== Exercise aim ==
Go line by line through the records and tally those that include "down". Respond with the tally only.

== Source data ==
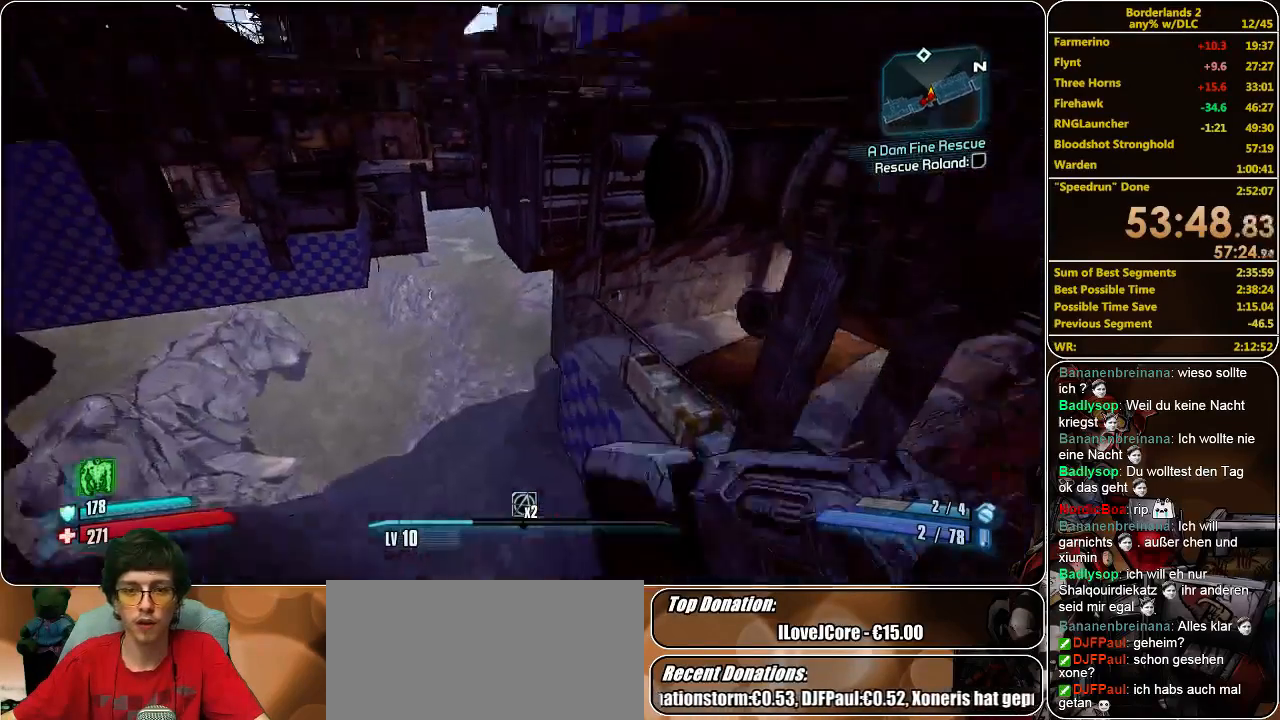
{"keys": ["shift", "w"], "mouse": [], "events": [[33, "space", "up"]]}
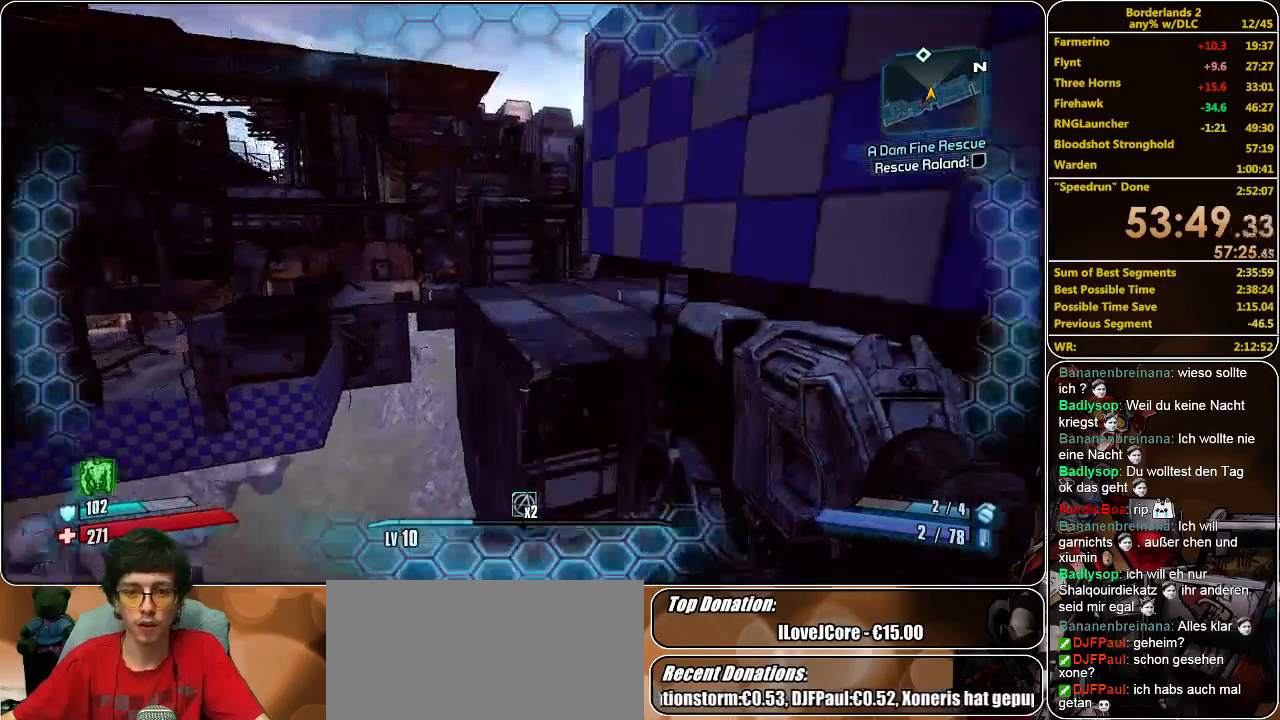
{"keys": ["shift", "w"], "mouse": [], "events": []}
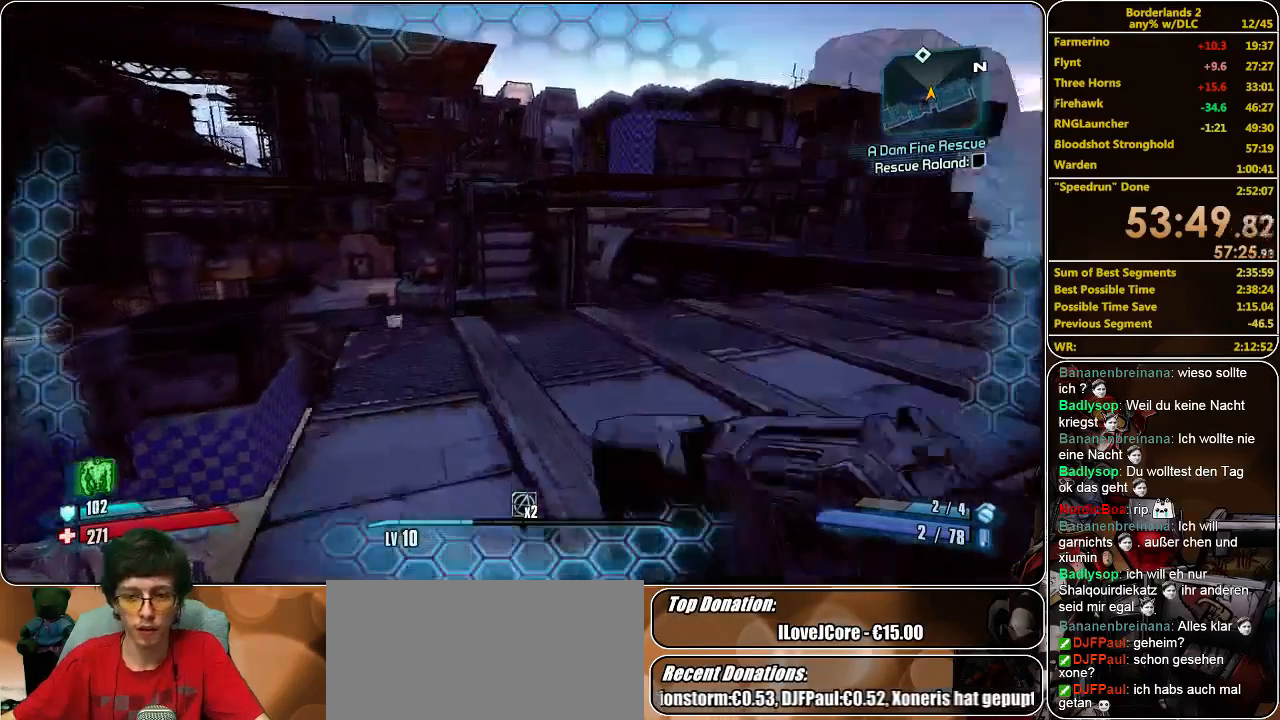
{"keys": ["a", "shift", "w"], "mouse": [], "events": [[200, "a", "down"]]}
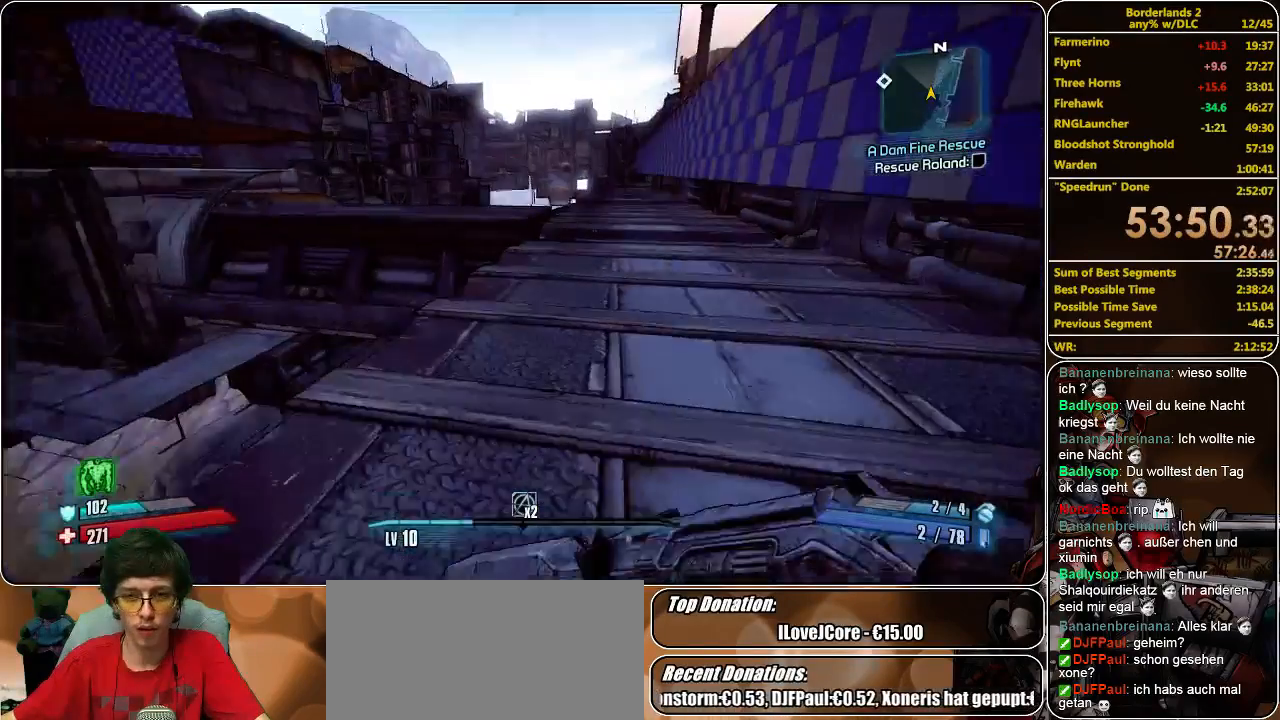
{"keys": ["shift", "w"], "mouse": [], "events": [[133, "a", "up"]]}
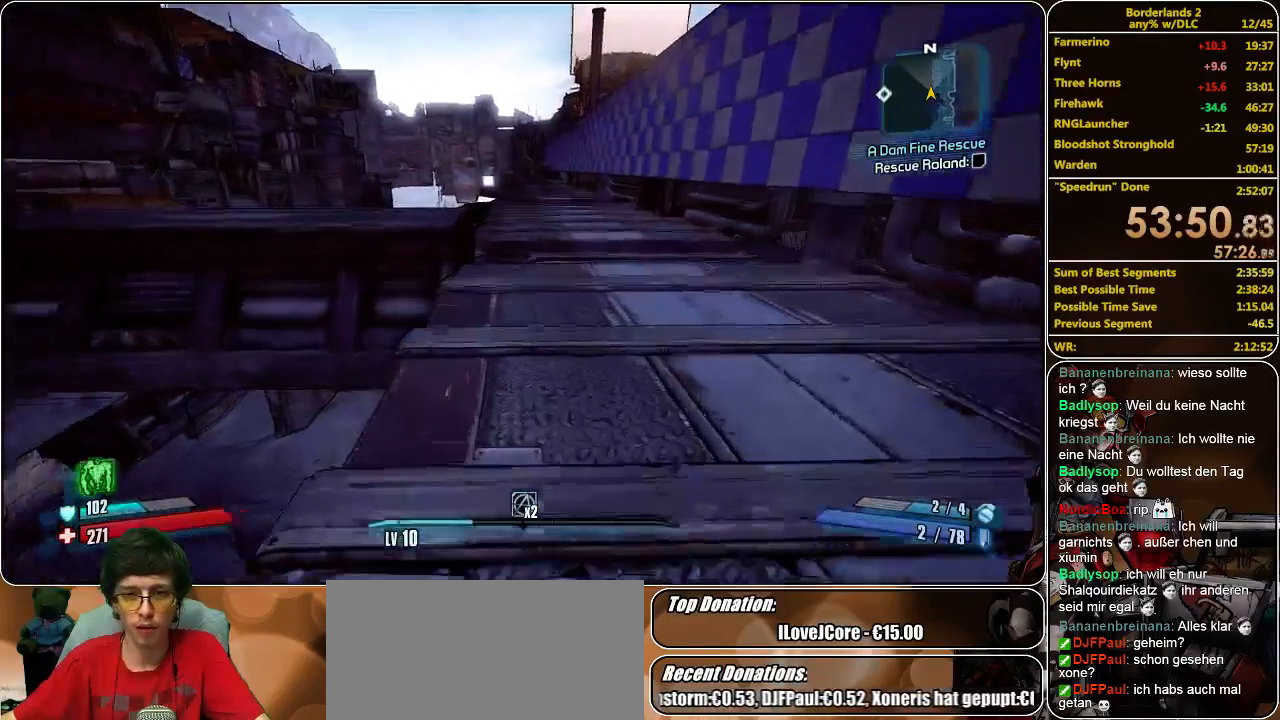
{"keys": ["shift", "w"], "mouse": [], "events": []}
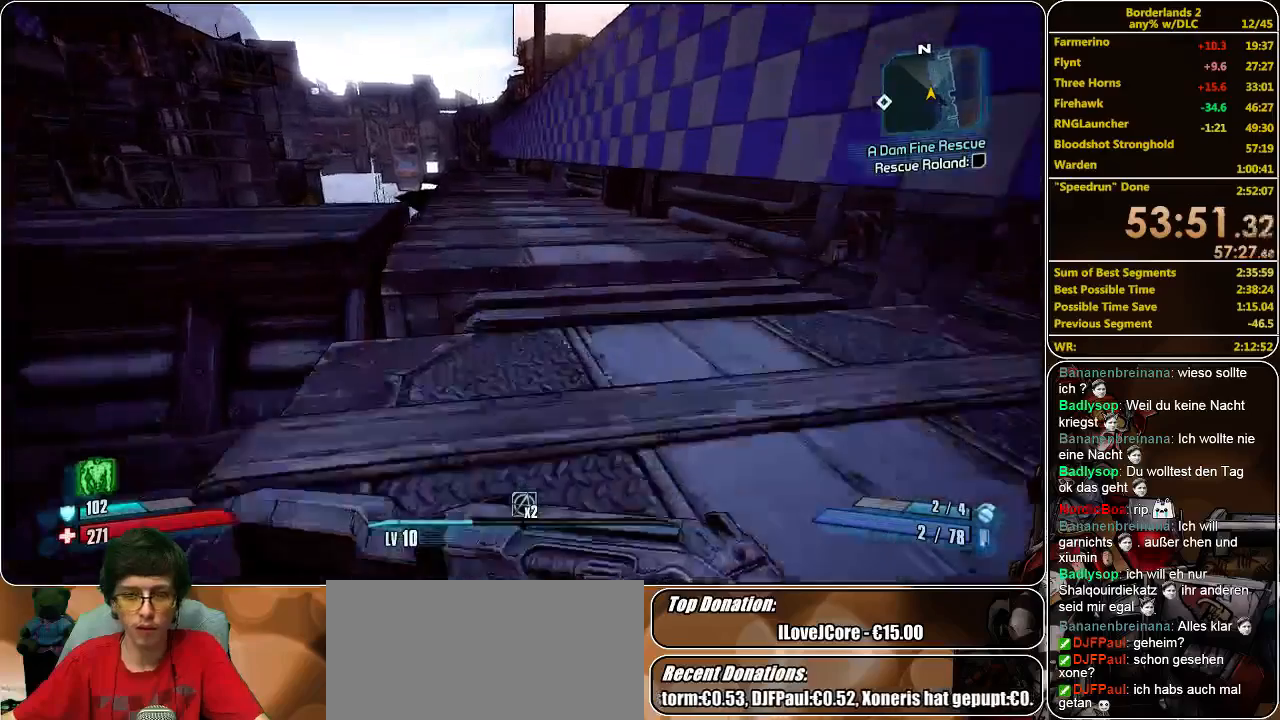
{"keys": ["d", "shift", "w"], "mouse": [], "events": [[200, "space", "down"], [300, "space", "up"], [500, "d", "down"]]}
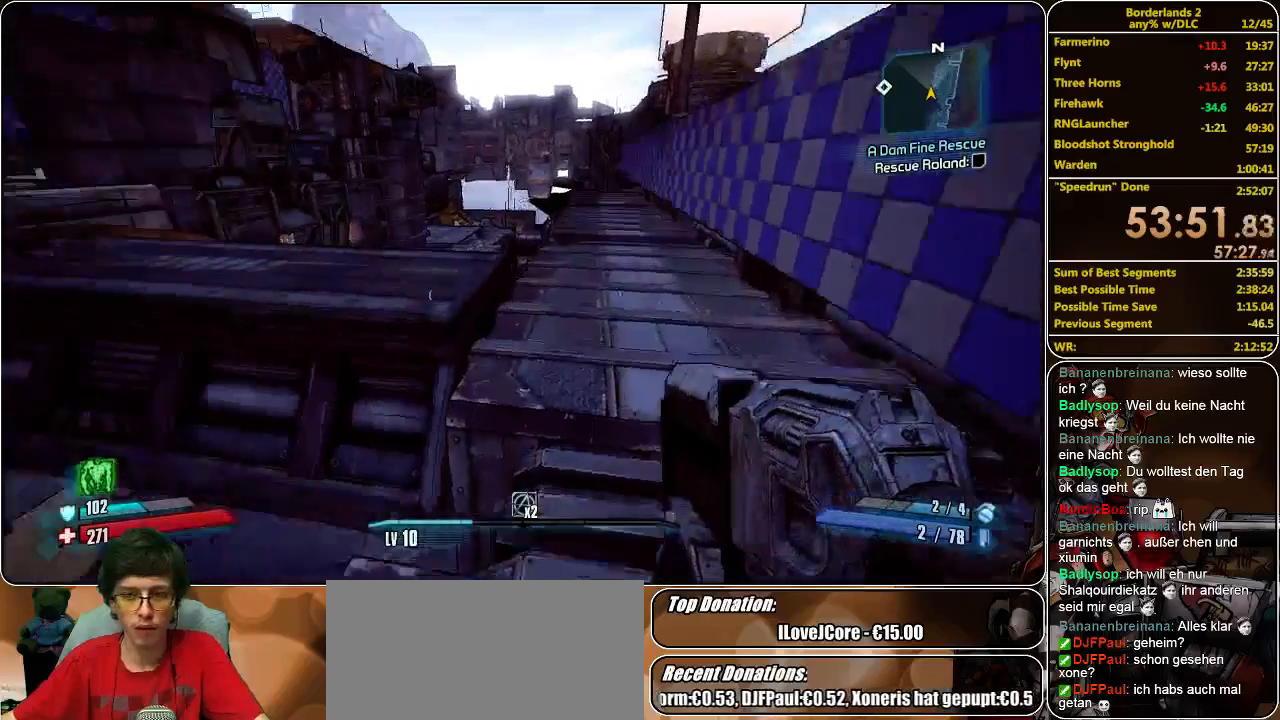
{"keys": ["shift", "w"], "mouse": [], "events": [[300, "d", "up"]]}
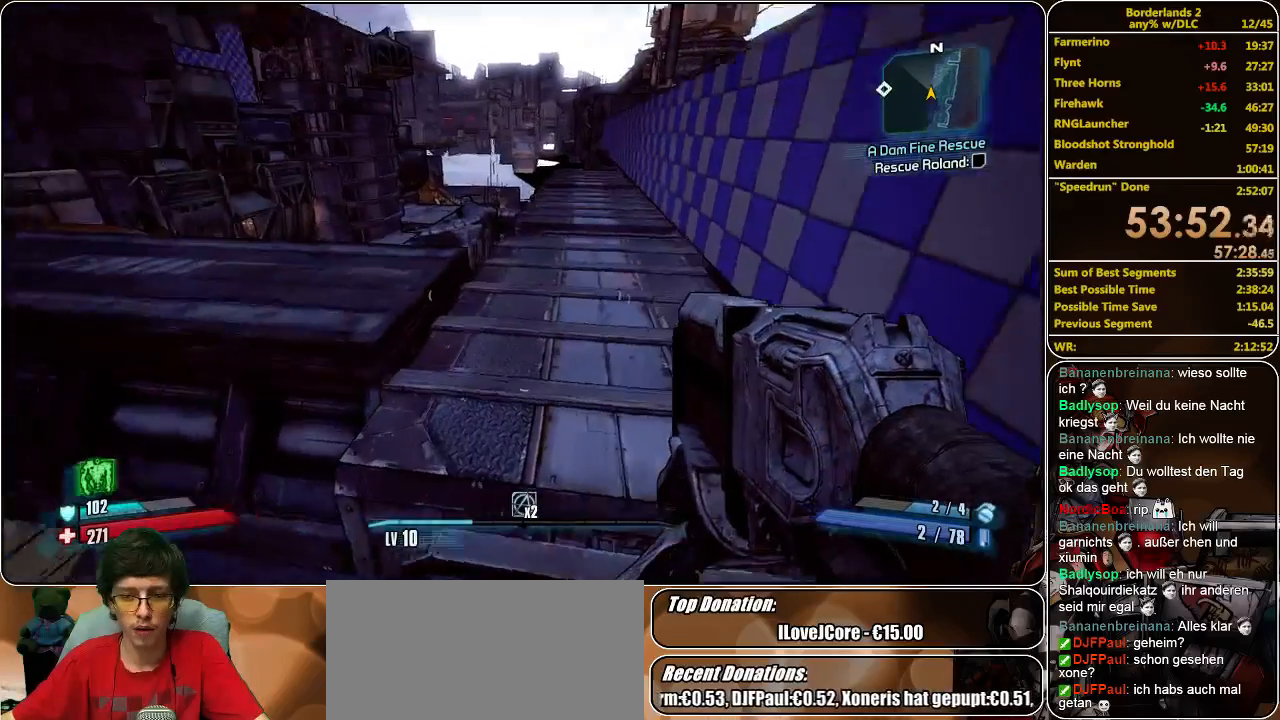
{"keys": ["shift", "w"], "mouse": [], "events": [[133, "a", "down"], [433, "a", "up"]]}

== Written solution ==
3